In the year 1827 an intrepid 16-year-old named Freeman Talbot disembarked at “The Rapids” as part of a survey team tasked with plotting out the future Sarnia and Moore Townships.

Over the next five months, Talbot explored the dense and unbroken hardwood forest fronting the St. Clair River, blazing trees, wading across streams and killing rattlesnakes as they appeared from under decaying logs.

Much later in life Talbot recorded his memories of that adventure, offering a rare and firsthand glimpse into Sarnia’s earliest days.

He found scatterings of French and British squatters farming along the river, living in small frame and log houses, the gaps filled with lime and sand and the homes whitewashed inside and out.

The survey team hired several strong axemen from among the European families living where Sarnia stands today to hack survey lines through the forest.

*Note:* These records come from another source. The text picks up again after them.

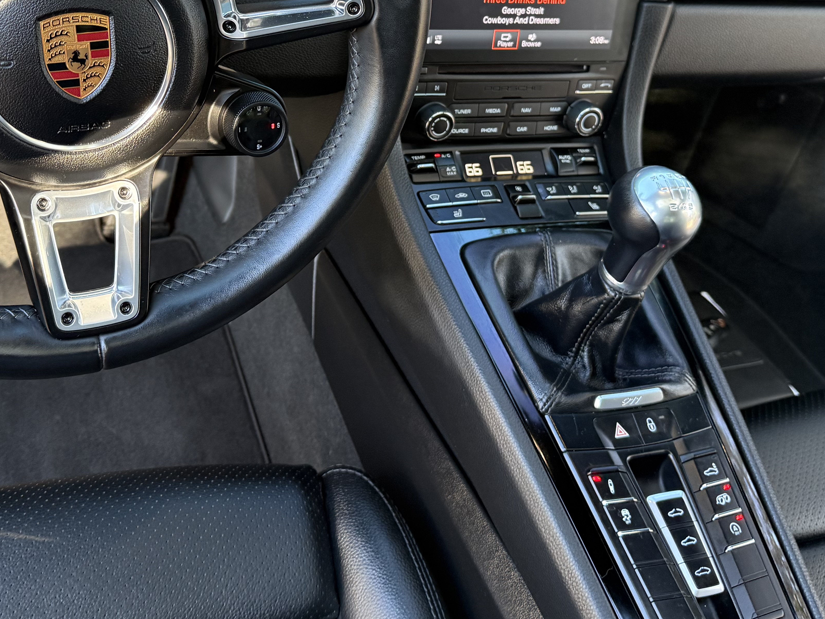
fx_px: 1025
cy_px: 111
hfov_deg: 43.4
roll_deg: -8.1
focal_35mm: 43
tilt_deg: -31.3
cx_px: 298
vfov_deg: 32.5
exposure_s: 1/64
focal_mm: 6.76
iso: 200
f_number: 1.78
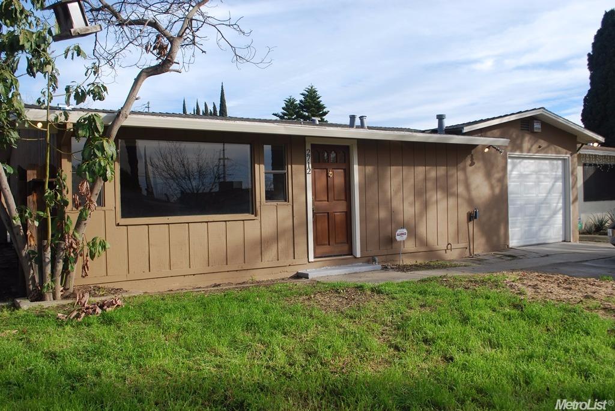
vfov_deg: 43.7
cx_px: 308
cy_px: 206
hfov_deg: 61.9
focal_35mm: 30
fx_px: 513
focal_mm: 20
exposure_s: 1/160
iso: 100
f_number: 6.3
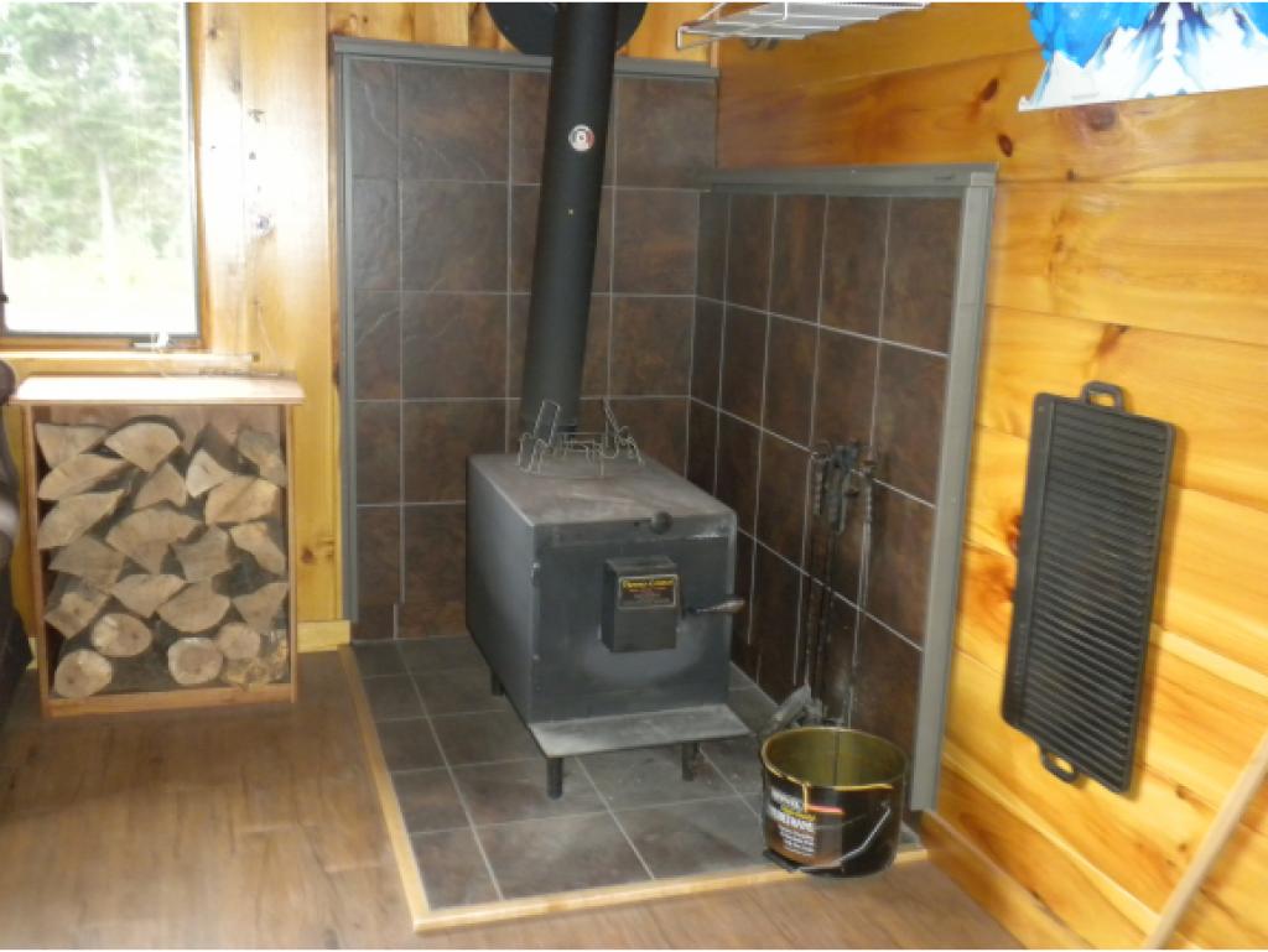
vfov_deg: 38.7
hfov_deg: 50.1
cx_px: 634
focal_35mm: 37
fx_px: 1356
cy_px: 476
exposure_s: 1/30
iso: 400
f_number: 3.5
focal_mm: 6.6
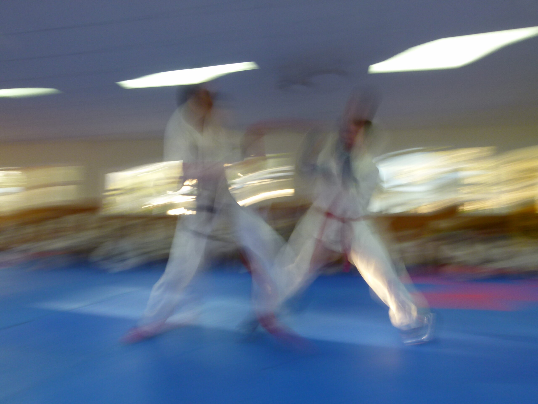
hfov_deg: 69.4
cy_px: 202
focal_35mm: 25
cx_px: 269
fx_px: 389
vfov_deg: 54.9
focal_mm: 4.5
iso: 100
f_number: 6.3
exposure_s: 1/4
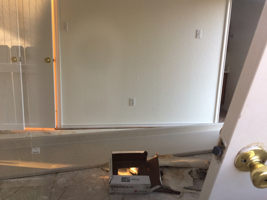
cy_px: 100
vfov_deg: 48.2
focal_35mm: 29
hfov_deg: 61.7
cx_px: 134
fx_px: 224
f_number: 2.2
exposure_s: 1/30
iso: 80
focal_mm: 4.15
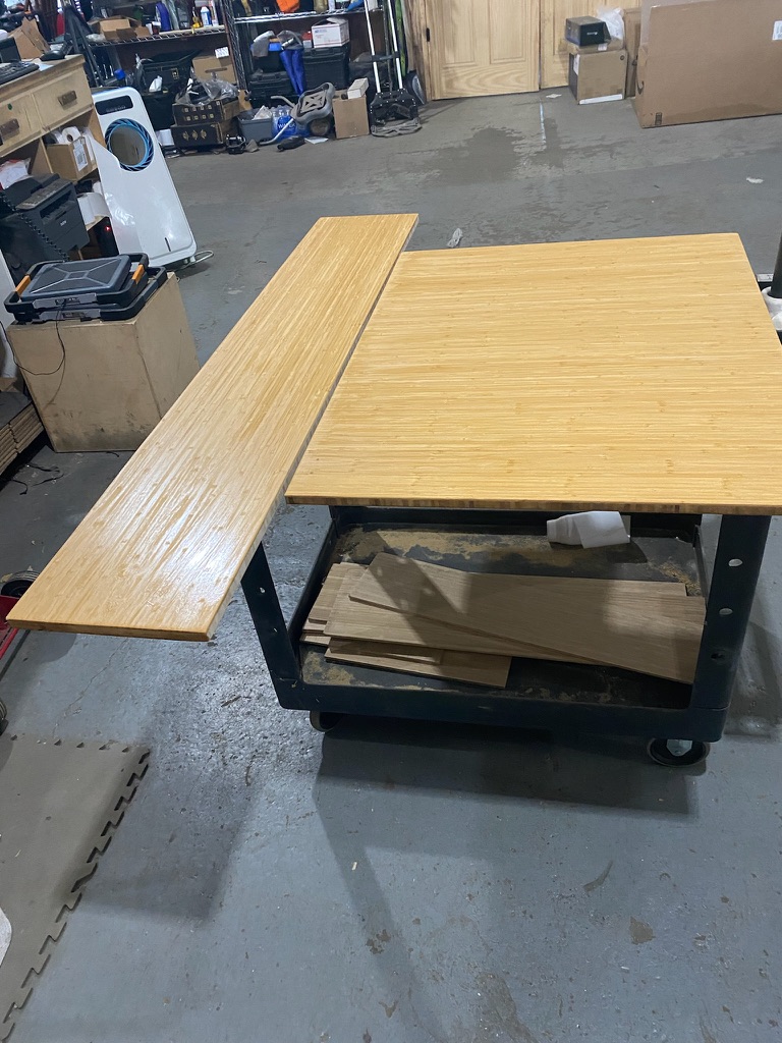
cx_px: 391
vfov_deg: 67.3
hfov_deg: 53.1
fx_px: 783
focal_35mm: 26
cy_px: 522
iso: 320
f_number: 1.8
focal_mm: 4.25
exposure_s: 1/60
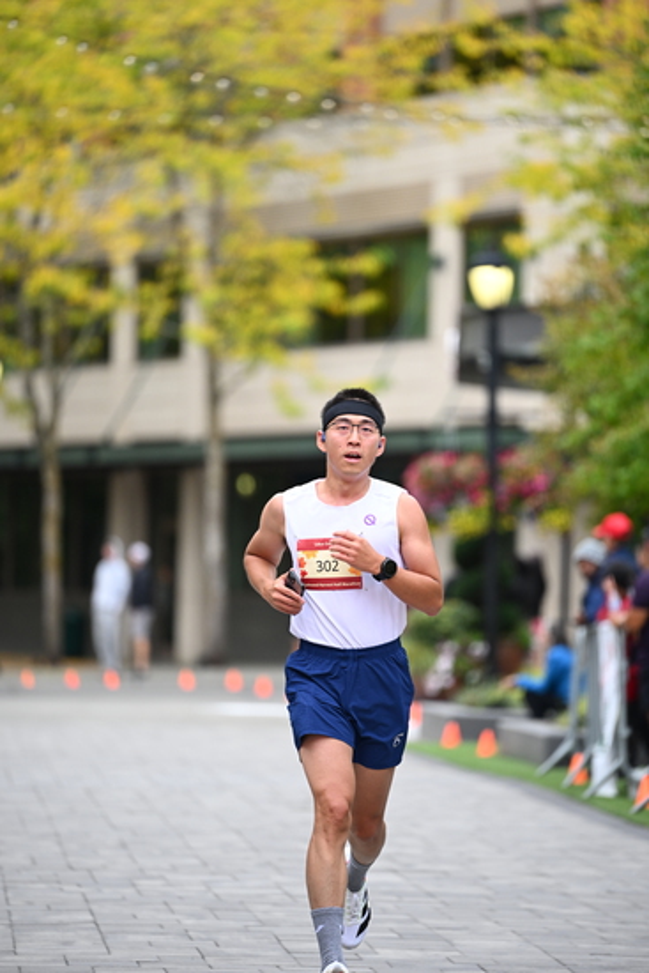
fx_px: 5405
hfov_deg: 6.9
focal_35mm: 200
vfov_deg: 10.3
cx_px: 324
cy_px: 486
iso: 800
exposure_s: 1/2000
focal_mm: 200
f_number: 2.8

“Those people had no laws, no schools, no post office, no newspapers, very few books, no taxes, no customs duties, no doctors, no markets, no officers to direct them municipally or otherwise, and no title whatever to the land they had so long cultivated.

“And still they appeared contented and fairly prosperous,” he wrote.

Talbot spent most of his time in the bush. He was often soaking wet and battling “myriads of mosquitoes” while sleeping under the stars. But he managed a little sightseeing as well.

“The first American soldiers I ever saw were across the river at Fort Gratiot. Several times we boys crossed the river in a canoe to see the soldiers on parade, and we thought it was a grand one,” he said.

Talbot is silent about the Chippewa who already lived here, but his account suggests the settlers had learned a great deal from them.

Tea was brewed from sassafras trees and sweetened with maple sugar or honey from bee trees in the forest.

“Fish from the river and the lake, ducks and pigeons on every hand, thousand of good fat muskrats in the marshes and lake immediately east of (Sarnia), with the pork killed in the autumn, were sufficient for the largest family all of the year,” he wrote.

And for the things nature couldn’t provide the settlers organized trading parties.

“Six or eight men would prepare for a visit to Detroit twice every summer, two canoes would be laden with butter, eggs, fruits, furs, feathers and a few smoked hams, sufficed to purchase all that their families actually required. The trip to Detroit and back again was made in good weather in about eight days. On the downward trip paddles were the only propelling power used, on the homeward trip when the winds were favorable a blanket was hoisted for a sail …”

Freeman Talbot would later marry and have 10 children. He died in Saskatchewan in 1903 at the age of 92.